Juvenile myelomonocytic leukemia-A comprehensive review and recent advances in management

Abstract

Juvenile myelomonocytic leukemia (JMML) is a rare pediatric myelodysplastic/myeloproliferative neoplasm overlap disease. JMML is associated with mutations in the RAS pathway genes resulting in the myeloid progenitors being sensitive to granulocyte monocyte colony-stimulating factor (GM-CSF). Karyotype abnormalities and additional epigenetic alterations can also be found in JMML. Neurofibromatosis and Noonan's syndrome have a predisposition for JMML. In a few patients, the RAS genes (NRAS, KRAS, and PTPN11) are mutated at the germline and this usually results in a transient myeloproliferative disorder with a good prognosis. JMML with somatic RAS mutation behaves aggressively. JMML presents with cytopenias and leukemic infiltration into organs. The laboratory findings include hyperleukocytosis, monocytosis, increased hemoglobin-F levels, and circulating myeloid precursors. The blast cells in the peripheral blood/bone-marrow aspirate are less than 20% and the absence of the BCR-ABL translocation helps to differentiate from chronic myeloid leukemia. JMML should be differentiated from immunodeficiencies, viral infections, intrauterine infections, hemophagolymphohistiocytosis, other myeloproliferative disorders, and leukemias. Chemotherapy is employed as a bridge to HSCT, except in few with less aggressive disease, in which chemotherapy alone can result in long term remission. Azacitidine has shown promise as a single agent to stabilize the disease. The prognosis of JMML is poor with about 50% of patients surviving after an allogeneic hematopoietic stem cell transplant (HSCT). Allogeneic HSCT is the only known cure for JMML to date. Myeloablative conditioning is most commonly used with graft versus host disease (GVHD) prophylaxis tailored to the aggressiveness of the disease. Relapses are common even after HSCT and a second HSCT can salvage a third of these patients. Novel options in the treatment of JMML e.g., hypomethylating agents, MEK inhibitors, JAK inhibitors, tyrosine kinase inhibitors, etc. are being explored.
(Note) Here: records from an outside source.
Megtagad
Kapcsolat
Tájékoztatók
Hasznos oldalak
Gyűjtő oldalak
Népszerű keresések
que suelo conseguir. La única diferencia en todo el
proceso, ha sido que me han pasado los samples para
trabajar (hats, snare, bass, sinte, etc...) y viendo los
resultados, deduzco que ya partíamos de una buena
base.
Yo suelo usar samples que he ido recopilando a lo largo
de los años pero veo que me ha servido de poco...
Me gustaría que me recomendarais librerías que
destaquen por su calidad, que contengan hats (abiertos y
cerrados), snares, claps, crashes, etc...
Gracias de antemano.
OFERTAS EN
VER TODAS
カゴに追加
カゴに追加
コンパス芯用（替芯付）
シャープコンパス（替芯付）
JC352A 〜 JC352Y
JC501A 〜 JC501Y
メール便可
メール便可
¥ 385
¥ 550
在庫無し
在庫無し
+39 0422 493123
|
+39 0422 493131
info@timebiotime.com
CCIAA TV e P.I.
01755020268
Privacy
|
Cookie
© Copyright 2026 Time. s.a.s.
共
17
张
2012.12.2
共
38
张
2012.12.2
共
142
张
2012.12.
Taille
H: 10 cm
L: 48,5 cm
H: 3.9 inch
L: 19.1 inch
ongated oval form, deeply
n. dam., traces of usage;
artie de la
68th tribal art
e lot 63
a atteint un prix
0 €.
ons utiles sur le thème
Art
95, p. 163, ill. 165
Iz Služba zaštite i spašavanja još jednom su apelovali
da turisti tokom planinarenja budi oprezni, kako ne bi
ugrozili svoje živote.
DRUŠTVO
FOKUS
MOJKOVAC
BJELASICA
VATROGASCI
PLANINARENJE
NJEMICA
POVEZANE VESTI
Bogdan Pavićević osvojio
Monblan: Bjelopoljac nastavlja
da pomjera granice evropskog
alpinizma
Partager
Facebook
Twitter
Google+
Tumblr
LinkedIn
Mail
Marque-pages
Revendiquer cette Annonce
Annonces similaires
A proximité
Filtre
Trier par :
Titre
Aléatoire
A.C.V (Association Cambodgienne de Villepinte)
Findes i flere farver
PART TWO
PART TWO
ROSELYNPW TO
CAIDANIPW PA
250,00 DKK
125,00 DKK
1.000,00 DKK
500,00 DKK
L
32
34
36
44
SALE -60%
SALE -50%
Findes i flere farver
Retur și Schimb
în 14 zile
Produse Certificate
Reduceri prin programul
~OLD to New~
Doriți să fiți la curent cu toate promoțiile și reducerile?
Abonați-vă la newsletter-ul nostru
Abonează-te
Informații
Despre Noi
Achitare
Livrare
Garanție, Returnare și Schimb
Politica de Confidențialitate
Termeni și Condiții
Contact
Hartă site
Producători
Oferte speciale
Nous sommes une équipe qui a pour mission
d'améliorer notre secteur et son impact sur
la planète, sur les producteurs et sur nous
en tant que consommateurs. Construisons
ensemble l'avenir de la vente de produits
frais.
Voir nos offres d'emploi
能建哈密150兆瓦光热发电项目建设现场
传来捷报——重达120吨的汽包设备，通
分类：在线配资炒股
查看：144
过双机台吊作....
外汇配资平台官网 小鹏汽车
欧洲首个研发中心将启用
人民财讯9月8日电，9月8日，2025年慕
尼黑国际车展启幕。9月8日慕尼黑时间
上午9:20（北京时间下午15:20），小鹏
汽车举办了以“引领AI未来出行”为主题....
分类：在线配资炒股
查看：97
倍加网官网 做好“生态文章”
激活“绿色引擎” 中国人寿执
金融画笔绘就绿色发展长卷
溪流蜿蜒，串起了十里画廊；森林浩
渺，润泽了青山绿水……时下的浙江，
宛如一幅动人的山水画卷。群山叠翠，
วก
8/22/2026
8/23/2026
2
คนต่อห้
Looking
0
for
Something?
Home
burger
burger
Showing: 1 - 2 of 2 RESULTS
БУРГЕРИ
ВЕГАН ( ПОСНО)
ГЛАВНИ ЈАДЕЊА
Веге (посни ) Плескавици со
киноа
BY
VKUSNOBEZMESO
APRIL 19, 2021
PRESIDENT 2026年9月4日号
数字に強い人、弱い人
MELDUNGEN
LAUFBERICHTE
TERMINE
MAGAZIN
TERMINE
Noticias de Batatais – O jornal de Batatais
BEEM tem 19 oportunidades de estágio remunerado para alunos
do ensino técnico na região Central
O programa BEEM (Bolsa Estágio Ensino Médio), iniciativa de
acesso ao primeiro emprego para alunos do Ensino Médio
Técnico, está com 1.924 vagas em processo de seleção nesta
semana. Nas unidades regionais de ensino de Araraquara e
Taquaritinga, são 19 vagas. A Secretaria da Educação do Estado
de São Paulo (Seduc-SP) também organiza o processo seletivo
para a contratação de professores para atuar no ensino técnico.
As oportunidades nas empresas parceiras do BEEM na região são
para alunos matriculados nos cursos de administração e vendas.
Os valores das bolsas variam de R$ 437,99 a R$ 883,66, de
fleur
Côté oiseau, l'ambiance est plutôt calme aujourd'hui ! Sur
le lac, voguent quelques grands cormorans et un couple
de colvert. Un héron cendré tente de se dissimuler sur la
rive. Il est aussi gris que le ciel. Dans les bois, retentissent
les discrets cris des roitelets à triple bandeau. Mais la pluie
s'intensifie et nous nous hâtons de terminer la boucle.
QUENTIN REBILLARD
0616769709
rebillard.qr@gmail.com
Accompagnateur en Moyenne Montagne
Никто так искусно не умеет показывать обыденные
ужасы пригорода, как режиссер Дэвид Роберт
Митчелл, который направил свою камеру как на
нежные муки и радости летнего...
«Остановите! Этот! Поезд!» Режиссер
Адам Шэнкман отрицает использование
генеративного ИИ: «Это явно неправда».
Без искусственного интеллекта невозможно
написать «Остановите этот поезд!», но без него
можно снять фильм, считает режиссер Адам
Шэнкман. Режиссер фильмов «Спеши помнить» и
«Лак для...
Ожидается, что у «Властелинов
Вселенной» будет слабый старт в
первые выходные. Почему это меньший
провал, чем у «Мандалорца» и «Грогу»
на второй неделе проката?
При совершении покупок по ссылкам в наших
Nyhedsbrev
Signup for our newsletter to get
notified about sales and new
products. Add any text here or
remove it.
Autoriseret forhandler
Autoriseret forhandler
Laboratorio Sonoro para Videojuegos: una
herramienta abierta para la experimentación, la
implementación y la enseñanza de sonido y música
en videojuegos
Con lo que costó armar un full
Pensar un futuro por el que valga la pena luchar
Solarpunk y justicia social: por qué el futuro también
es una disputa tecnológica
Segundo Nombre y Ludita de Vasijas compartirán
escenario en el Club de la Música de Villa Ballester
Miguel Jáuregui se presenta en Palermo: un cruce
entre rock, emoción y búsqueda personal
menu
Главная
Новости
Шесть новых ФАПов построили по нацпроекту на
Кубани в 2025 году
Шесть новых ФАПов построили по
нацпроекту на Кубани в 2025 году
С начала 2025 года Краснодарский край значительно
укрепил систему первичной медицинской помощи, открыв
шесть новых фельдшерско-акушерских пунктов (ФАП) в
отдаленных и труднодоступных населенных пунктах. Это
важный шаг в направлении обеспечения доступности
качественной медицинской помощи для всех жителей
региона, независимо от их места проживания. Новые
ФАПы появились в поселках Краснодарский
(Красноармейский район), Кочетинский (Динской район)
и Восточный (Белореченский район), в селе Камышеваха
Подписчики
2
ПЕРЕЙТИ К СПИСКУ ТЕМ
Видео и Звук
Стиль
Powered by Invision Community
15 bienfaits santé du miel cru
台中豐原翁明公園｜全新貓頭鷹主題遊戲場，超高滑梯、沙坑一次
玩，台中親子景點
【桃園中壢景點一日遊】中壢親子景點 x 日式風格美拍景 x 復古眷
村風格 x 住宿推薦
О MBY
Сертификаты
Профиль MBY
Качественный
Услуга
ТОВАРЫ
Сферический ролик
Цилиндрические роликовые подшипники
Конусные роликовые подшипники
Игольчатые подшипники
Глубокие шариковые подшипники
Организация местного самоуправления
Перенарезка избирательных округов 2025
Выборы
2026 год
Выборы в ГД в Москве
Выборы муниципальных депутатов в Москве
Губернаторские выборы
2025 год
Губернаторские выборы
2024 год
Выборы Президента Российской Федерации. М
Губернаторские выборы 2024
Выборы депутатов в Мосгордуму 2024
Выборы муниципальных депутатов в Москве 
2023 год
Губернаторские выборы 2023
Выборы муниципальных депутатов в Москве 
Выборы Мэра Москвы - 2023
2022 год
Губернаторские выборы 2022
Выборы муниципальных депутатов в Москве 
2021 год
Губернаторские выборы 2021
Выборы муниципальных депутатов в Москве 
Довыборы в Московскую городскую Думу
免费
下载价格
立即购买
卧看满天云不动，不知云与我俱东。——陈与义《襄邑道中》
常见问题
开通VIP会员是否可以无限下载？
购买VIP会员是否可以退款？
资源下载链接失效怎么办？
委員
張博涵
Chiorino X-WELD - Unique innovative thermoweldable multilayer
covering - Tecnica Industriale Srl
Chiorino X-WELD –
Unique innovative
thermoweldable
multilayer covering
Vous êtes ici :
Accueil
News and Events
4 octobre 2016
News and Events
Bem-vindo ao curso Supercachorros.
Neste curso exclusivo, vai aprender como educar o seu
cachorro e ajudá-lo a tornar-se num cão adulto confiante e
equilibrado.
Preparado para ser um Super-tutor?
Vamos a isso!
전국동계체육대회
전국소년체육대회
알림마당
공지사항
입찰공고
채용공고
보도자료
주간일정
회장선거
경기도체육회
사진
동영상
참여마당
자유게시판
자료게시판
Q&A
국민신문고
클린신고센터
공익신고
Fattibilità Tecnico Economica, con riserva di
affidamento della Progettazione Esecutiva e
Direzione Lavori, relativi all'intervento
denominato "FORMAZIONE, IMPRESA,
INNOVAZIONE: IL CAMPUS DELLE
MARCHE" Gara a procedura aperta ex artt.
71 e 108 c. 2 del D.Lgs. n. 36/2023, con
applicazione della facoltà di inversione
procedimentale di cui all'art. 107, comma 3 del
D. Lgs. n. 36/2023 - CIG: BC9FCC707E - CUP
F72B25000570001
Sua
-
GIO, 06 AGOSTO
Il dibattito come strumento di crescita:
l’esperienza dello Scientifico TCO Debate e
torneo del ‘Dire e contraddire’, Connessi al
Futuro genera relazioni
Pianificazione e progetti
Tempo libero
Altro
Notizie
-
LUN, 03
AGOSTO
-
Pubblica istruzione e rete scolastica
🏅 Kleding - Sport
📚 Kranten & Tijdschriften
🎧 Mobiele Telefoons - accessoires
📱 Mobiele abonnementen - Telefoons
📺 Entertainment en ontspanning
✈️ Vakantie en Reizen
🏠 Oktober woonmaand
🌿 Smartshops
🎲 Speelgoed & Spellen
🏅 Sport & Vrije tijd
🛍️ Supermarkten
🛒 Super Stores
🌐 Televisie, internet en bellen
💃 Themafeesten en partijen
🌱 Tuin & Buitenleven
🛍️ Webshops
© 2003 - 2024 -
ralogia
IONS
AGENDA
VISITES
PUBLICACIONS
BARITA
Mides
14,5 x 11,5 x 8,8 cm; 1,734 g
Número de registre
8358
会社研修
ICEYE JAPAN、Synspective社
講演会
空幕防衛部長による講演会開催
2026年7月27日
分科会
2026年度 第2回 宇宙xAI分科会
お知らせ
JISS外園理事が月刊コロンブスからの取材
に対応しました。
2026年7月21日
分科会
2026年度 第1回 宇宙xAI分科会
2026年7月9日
Keywords: Juvenile myelomonocytic leukemia; azacitidine; hematopoietic stem cell transplant; monocytosis; mutations; myelodysplastic; myeloproliferative.

Figure 1

The RAS Signalling Pathway (90% of JMML cases involve mutations in the RAS pathway): N/KRAS proteins (in Pink) alternate between “ACTIVE” and “INACTIVE” states. They are activated in response to signals transferred by surface receptors resulting in the recruitment of guanine exchange factors (GEFs), which stimulates binding of GTP to RAS in place of GDP. The RAS is interrupted by GTPase-activating a protein (GAPS) which hydrolyses GTP to GDP. Mutations of RAS (*) prevent the conversion of RAS-GTP to RAS-GDP - resulting in its constitutive stimulation and hence activation of downstream effectors to induce cell proliferation, differentiation, and survival; PTPN11 gene encodes for Src homology region 2 (SH2)-containing protein tyrosine phosphatase 2 (SHP2). SHP2 binds to RAS and dephosphorylates it, allowing it to bind to RAF and, hence activating the downstream effectors. It can also bind to GRB2 which in turn can bind GEFs and convert RAS-GDP to RAS-GTP. Gain-of-function mutations in PTPN11 (*) increase its phosphatase activity resulting in constitutive activation of the RAS pathway; CBL helps in the regulation of the RAS pathway by inhibiting GRB2 and downregulating JAK2. In the presence of mutations in CBL (*), GRB2 activity becomes unchecked resulting in the activation of the RAS/RAF/MEK/ERK pathway; NF-1 can bind to RAS-GTP and converts it to RAS-GDP. When NF-1 is mutated (*), GAP activity is reduced which leads to increased levels of RAS-GTP and hence activation of downstream pathways.

Figure 2

Peripheral blood smears (PBS) from a patient with JMML (Jenner-Giemsa × 600). A. Pre-transplant PBS showing increased leucocyte count, monocytosis, myeloid precursors, and reduced platelet counts. B. Post-transplant PBS of the same patient showing normal leucocyte count and platelet counts.

Figure 3

Diagnostic approach to juvenile myelomonocytic leukemia (JMML) [PB = peripheral blood; BM = bone marrow; CMV = Cytomegalovirus; EBV = Epstein-Barr virus; GM-CSF = Granulocyte-macrophage colony-stimulating factor; HbF = Hemoglobin F; HHV-6 = Human herpesvirus 6; LCH = Langerhans cell histiocytosis; LAD = Leukocyte adhesion defect; STAT-5 = Signal transducer and activator of transcription-5].